[Saved entries]
------------------------------

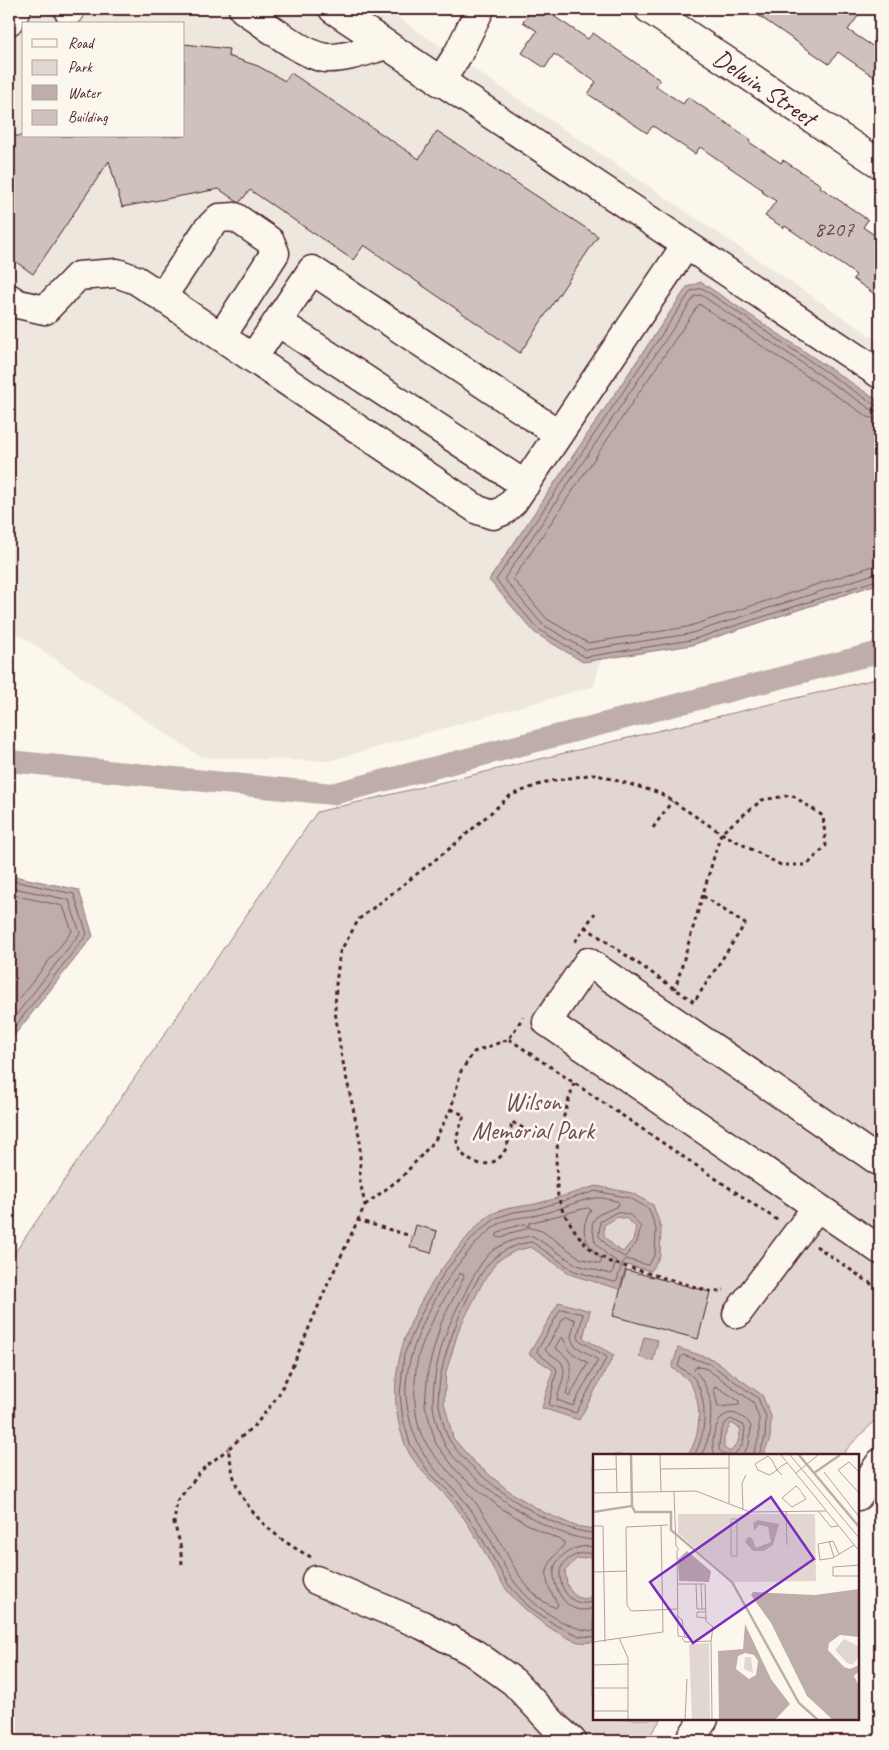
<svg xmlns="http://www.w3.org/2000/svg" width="889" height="1750" viewBox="0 0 889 1750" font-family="Caveat,sans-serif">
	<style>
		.built { fill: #eee7de; fill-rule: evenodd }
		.green { fill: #e2d7d0; stroke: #967b7e }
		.water { fill: #bfadaa; stroke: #907477; fill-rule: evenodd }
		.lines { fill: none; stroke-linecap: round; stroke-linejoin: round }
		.shore { stroke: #79585e; stroke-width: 1 }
		.canal { stroke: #bfadaa; stroke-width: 22 }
		.building { fill: #cfc2bc; stroke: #4a1f2b }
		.minor-casing { stroke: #4a1f2b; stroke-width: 31 }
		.path { stroke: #4a1f2b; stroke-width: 3; stroke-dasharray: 4 4; stroke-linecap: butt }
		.minor { stroke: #fbf7ec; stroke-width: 28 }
		.labels { text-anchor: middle; stroke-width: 5; stroke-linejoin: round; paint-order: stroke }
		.number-label { font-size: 22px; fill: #6b484f }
		.street-label { font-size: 25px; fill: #4a1f2b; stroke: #fbf7ec }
		.park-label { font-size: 25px; fill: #704d54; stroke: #fbf7ec }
		.inset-river { fill: none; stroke: #bfadaa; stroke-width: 2.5 }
		.inset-road { fill: none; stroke: #b4a19f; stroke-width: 1 }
		.view { fill: #7b2cbf; fill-opacity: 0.15; stroke: #7b2cbf; stroke-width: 2.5 }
		.inset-edge { fill: none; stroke: #4a1f2b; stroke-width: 2.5 }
	</style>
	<rect width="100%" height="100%" fill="#fbf7ec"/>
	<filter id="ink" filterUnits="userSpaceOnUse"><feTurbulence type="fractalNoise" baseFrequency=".02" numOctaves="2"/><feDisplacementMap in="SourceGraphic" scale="10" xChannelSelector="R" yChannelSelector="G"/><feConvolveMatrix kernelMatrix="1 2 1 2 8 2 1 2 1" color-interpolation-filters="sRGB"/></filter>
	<g filter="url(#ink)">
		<path class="built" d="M9 9H385L880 342V402L702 282 583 662 601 659 594 686 328 761 201 757 9 628ZM24 24H184V136H24Z"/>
		<path class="green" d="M880 678V1414C869 1429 853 1440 842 1455H594V1719H661L646 1741H9V1261L317 812Z"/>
		<path class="water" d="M701 282 880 402V583L692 645 583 662 535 633 489 580 687 287Z
			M9 875 79 890 93 936 9 1042Z
			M596 1186 632 1193 653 1205 661 1228 660 1256 651 1271 627 1265 619 1289 572 1275 531 1247 515 1251 497 1261 483 1282 459 1329 446 1372 444 1402 453 1438 474 1462 509 1491 541 1511 575 1526 594 1529V1562L589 1557 576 1559 565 1571C566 1575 566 1580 567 1584 571 1596 585 1605 594 1593V1642C589 1642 583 1643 579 1642 556 1636 517 1606 504 1586 493 1571 486 1553 476 1537 468 1525 460 1511 450 1500 435 1483 413 1466 405 1444 378 1373 413 1301 459 1247 468 1236 482 1218 494 1213 507 1207 521 1207 535 1204 556 1199 576 1192 596 1186ZM618 1217 627 1219 636 1227 633 1240 623 1252 615 1247 604 1236V1225Z
			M559 1302 590 1311 583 1338 614 1355 579 1420 542 1408 553 1370 529 1354Z
			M644 1337 658 1340 653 1361 639 1357Z
			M678 1348 712 1359 762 1395 771 1416 770 1439 763 1455H688C701 1435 703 1404 690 1383 687 1377 678 1372 672 1368ZM731 1423 741 1429 738 1442 730 1452 724 1448V1438Z"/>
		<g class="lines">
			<path class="shore" d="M880 406 875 405 702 288 691 291 496 580 538 629 585 657 691 640 880 579
				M880 412 872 410 701 295 695 296 504 579 542 624 586 650 689 634 880 572
				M880 420 868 417 699 304 513 579 547 619 588 643 687 627 873 566 880 565
				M9 880 74 894 87 934 9 1034
				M9 887 69 900 80 933 9 1024
				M9 894 63 906 72 931 9 1012
				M588 1208 591 1210C577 1232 587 1244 602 1260L600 1264 580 1258 542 1231 528 1227 530 1223Z
				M617 1212 630 1215 641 1227 637 1242 625 1257 611 1250 599 1236 600 1222Z
				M525 1224 528 1226 526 1229 510 1233 500 1238 497 1237V1234L503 1230Z
				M460 1274H463L464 1277 441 1323 428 1370 425 1405 436 1444 460 1475 498 1506 532 1527 564 1542V1545C543 1567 541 1578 558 1604L556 1608C522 1595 509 1554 491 1526 483 1514 475 1500 465 1489 450 1471 436 1461 424 1440 413 1421 413 1380 418 1358 422 1338 447 1291 460 1274Z
				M561 1309 583 1314 578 1336 579 1340 607 1357 576 1413 549 1405 557 1369 537 1352Z
				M566 1316 575 1320 571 1337 574 1345 598 1360 573 1406 557 1400C558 1390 569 1372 561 1362 557 1357 549 1355 545 1350L564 1317Z
				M563 1338 569 1351 588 1363 569 1397 566 1394C569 1383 575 1369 567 1358 564 1354 559 1351 555 1348L560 1339Z
				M716 1386 739 1401V1405L718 1407 714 1389Z
				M694 1455C707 1435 708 1399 694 1378 690 1373 683 1370 678 1366L681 1357 683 1355 710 1364 758 1398 766 1417 765 1438 759 1455
				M701 1455C710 1442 712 1417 710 1401 709 1391 701 1376 694 1370L696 1366 707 1369 753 1402 759 1418V1437L753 1455
				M715 1455C708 1440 719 1403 740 1416 745 1419 749 1421 751 1427L749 1445 742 1455
				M725 1455 719 1450C719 1439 721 1423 731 1419L743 1425 745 1429 743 1444 734 1455
				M594 1533C550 1532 474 1478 450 1441 445 1434 441 1414 439 1405 433 1372 469 1280 494 1258 504 1249 520 1243 532 1242L574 1271 614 1282 617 1281 622 1264 626 1259 647 1265 649 1264 655 1254 656 1229 649 1209 630 1198 596 1191 536 1209 514 1212 496 1218 475 1235 445 1271 419 1318 404 1355 400 1395 403 1419 410 1444 428 1471 455 1498 480 1535 508 1584 528 1606 557 1626 580 1636 594 1637
				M594 1540C565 1538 539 1523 514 1507 496 1496 450 1460 443 1441 439 1431 432 1411 433 1401 434 1360 446 1328 465 1293 471 1280 479 1265 489 1254 497 1245 521 1236 533 1236L577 1265 610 1274H612L616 1261 607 1255 595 1242 592 1225 594 1220 598 1215 618 1206 619 1203 617 1201C611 1200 602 1197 595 1198 575 1201 557 1211 537 1215 524 1218 508 1217 497 1225 454 1255 402 1343 406 1397 409 1425 416 1445 433 1467 444 1481 458 1491 468 1506 474 1515 482 1524 487 1534 496 1549 503 1566 513 1580 530 1604 565 1630 594 1631
				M594 1547C580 1543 556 1554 554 1570 552 1586 565 1611 583 1610 586 1610 590 1609 594 1608
				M594 1555C584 1548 561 1559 560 1572 559 1591 574 1610 594 1601"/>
			<path class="canal" d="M9 761 332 794 880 652"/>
		</g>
		<path class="building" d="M532 9H543L588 39 593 33 660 80 656 86 683 104 688 97 750 139 749 142 781 163 783 160 821 185 820 187 868 220 863 227 880 239V298L853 279 856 275 845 267 785 226 784 228 765 216 776 201 762 192 763 190 700 147 695 154 653 126 647 133 588 94 596 82 554 54 545 68 522 53 537 31 523 22Z
			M749 9H863L848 30 880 51V81L838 52 829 64Z
			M184 44 229 49 228 56 258 66 285 81 291 73 419 159 437 131 598 236 520 353 364 245 353 260 250 190 239 203 219 189 122 207 109 161 33 274 9 257V136H184Z
			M416 1225 437 1231 431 1253 410 1247Z
			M626 1270 710 1292 698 1339 613 1316Z"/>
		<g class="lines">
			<g class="minor-casing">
				<path id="minor" d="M243 9C262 22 304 56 326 58 346 59 368 50 387 45
					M333 9 880 374
					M649 9 880 164
					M69 12 71 9
					M9 21 17 9
					M440 82 458 54 480 9
					M162 297 207 230 219 218 235 217 270 241 275 253 221 337
					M9 298 18 304 45 310 78 276 117 273 136 280 162 297 478 510 493 515 503 511 513 502 686 245
					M278 322 525 485
					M253 358 312 270 559 434
					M880 1162 588 962 547 1022 880 1250
					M737 1314 817 1207
					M858 1496 880 1463
					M316 1580 422 1625 471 1651 514 1682 557 1728 572 1741
					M689 1741 704 1719"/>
			</g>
			<path class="path" d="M653 828 672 801
				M585 927 694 1002 745 924 703 896
				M575 942 595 913
				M509 1039 777 1220
				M574 1083 559 1132 556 1158 557 1186 558 1196 563 1212 577 1234 592 1251 610 1262 713 1292 724 1290
				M451 1109 464 1115C462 1123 456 1134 457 1141 460 1162 487 1172 501 1156 509 1147 510 1133 512 1122L525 1129
				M365 1205 402 1177 435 1140 451 1109 461 1071 474 1052 509 1039 523 1017
				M357 1220 411 1236
				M816 1246 880 1290
				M311 1557C281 1542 250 1517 237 1486 232 1475 231 1461 228 1449L257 1423 278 1396 293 1365 326 1288 365 1205 360 1181V1140L341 1053 335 1011 336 984 340 952 359 919 454 845 511 795 546 782 594 774 660 793 721 833 781 865H807L826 846 823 816 792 795 762 800 721 833 675 989
				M182 1564 180 1543 174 1523 177 1501 203 1469 228 1449"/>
			<use href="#minor" class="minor"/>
		</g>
	</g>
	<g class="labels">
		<g class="number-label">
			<text x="834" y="236">8207</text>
		</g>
		<g class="street-label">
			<text transform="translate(765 87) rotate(34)" y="9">Delwin Street</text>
		</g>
		<g class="park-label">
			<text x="533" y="1110">Wilson<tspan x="533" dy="29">Memorial Park</tspan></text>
		</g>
	</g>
	<g transform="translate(593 1454)">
		<rect width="266" height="266" fill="#fbf7ec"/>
		<path d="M85 60H222L223 127 141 128 85 79ZM251 185 265 192 266 202 260 211 254 209 242 196ZM116 189 117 266H99L96 190ZM152 203H158L160 219 151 215Z" fill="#e2d7d0"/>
		<path d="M165 66 186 70 180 91 171 97H160L152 88 155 83 159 84 163 94 178 88 175 73 166 71 161 77 160 69ZM94 97 118 117 116 128 86 127 85 105ZM266 135V183L247 181 236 189 235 196 251 213 257 215 266 211V217L261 222 266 232V266H240L214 242 178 169 158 141 160 138 222 141ZM152 170 178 225 197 250 182 266H126L125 197 150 195ZM152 199 161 201 165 207 163 221 156 225 143 215 145 202Z" fill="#bfadaa" fill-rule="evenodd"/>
		<path class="inset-river" d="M206 1 267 74M221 19 247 1M39 52 42 58H78V76L139 128 206 249 225 266M0 58 39 52 38 1"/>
		<path class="inset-road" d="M23 1 24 39M67 1 68 38M188 1 267 98M197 1 267 85M67 15 136 14M0 16 24 15M231 18 267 64M203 19 225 1M267 19 256 8 245 16 267 40M189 21 184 16 179 6 175 2 162 10 165 16 176 21 180 19 184 16 188 12 194 9M208 37 203 32 189 44 199 53 213 45 208 38M81 38 83 92 86 96M0 39 103 37 157 58 233 57M136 49V1M150 56 149 29 153 21M193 57 194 91M225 57 238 73 245 72M138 65H144V102H138ZM75 71 33 73 34 151 38 157 84 155M0 72H10L12 188M236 87 241 103M84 96 85 182 98 184M246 100 240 87 225 90 227 106 240 104 261 91M267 111 240 113V122H267M0 118 33 117M84 130H112L113 167 120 173 118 187 92 188 89 184M103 130 104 155H113M108 130 109 155M113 158H104V163L113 164M84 161 89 166 92 184M26 184 35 204V266M118 187 119 266M0 188 70 178 68 71M0 211 35 210M0 234H35M0 257H35M92 266 94 225"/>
		<path class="view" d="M178 43 221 105 100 189 57 128Z"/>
		<rect width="266" height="266" class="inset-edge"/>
	</g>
	<rect width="889" height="1750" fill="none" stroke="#fbf7ec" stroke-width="30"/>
	<rect x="15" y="15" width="859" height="1720" fill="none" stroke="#4a1f2b" stroke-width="2" filter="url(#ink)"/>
	<rect x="22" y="22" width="162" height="115" fill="#fbf7ec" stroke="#b4a19f"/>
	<rect x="32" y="39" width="25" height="8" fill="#fbf7ec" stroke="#b4a19f"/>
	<text x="68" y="48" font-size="15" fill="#4a1f2b">Road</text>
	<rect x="32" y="60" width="25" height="15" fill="#e2d7d0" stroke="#b4a19f"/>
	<text x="68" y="72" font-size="15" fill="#4a1f2b">Park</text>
	<rect x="32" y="85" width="25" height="15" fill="#bfadaa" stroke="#b4a19f"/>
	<text x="68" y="98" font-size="15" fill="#4a1f2b">Water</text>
	<rect x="32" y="110" width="25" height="15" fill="#cfc2bc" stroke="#b4a19f"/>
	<text x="68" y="122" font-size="15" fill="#4a1f2b">Building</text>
</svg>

------------------------------

Task item
The lines holding the word "linecap" are the answer. Pull them out of the records and copy them.

Written answer
		.lines { fill: none; stroke-linecap: round; stroke-linejoin: round }
		.path { stroke: #4a1f2b; stroke-width: 3; stroke-dasharray: 4 4; stroke-linecap: butt }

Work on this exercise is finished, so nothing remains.